Porto Alegre trata só metade do seu esgoto. É pouco, é indigno, é uma agressão diária à saúde pública, ao meio ambiente e à própria lógica de uma cidade que se pretende civilizada. Isso precisa mudar, e a prefeitura reconhece — o problema é que seriam necessários R$ 10 bilhões para o município atingir, até 2033, a meta estabelecida por lei: ter pelo menos 90% do esgoto coletado. Impossível para a realidade fiscal da cidade.
Dito isso, não parece descabido o projeto que o prefeito Sebastião Melo protocolou, semana passada, na Câmara de Vereadores: a proposta é conceder à iniciativa privada uma parte dos serviços prestados pelo Dmae — mais especificamente, o saneamento e a distribuição da água.
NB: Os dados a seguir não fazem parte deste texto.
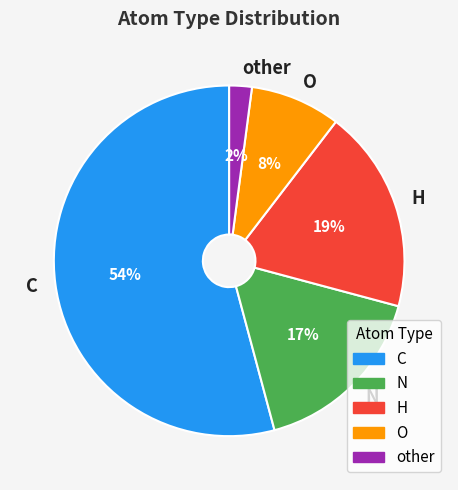

To the nearest percent, what is the difference between the C and O slice percentages?

46%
Quem é contra merece respeito, claro, mas já perdeu essa briga. Melo levou sua intenção à campanha eleitoral, venceu com larga vantagem e, gostemos ou não, isso mostra que boa parte da sociedade assentiu com a ideia.
O que não significa, claro, que o debate se encerra aí. Se a concessão, além de justificável, se tornou quase inevitável, a questão que se impõe agora é outra: quais são, exatamente, as garantias de que o serviço vai melhorar? Ou, pelo menos, de que não vai piorar? De que as pessoas serão, por exemplo, atendidas ao telefone quando faltar água? Ou de que não precisaremos aguardar dias para consertarem um cano furado?
O caso da CEEE nos traumatizou. Mesmo com agência reguladora (algo que o Dmae até hoje não tem), muita gente que precisou da Equatorial acabou não só sem luz, mas sem a própria saúde mental. "São modelos diferentes", argumenta a prefeitura, lembrando que a CEEE foi privatizada, e não concedida — e isso retirou do Estado qualquer controle sobre a empresa.
Já o Dmae, por continuar ligado ao município, estará sujeito às fiscalizações e punições da prefeitura, o que, em tese, é um alívio. Mas convém lembrar que, não faz muito tempo, o mesmo Dmae enfrentou uma crise causada justamente por um contrato com empresa privada. Depois de um erro grosseiro de uma terceirizada, choveram contas de até R$ 100 mil durante meses — e a resposta da prefeitura foi lenta e desastrada.
Em resumo, não basta prometer que a concessão vai funcionar. O governo ainda precisa dizer, de maneira mais clara, o que ele fará quando não funcionar.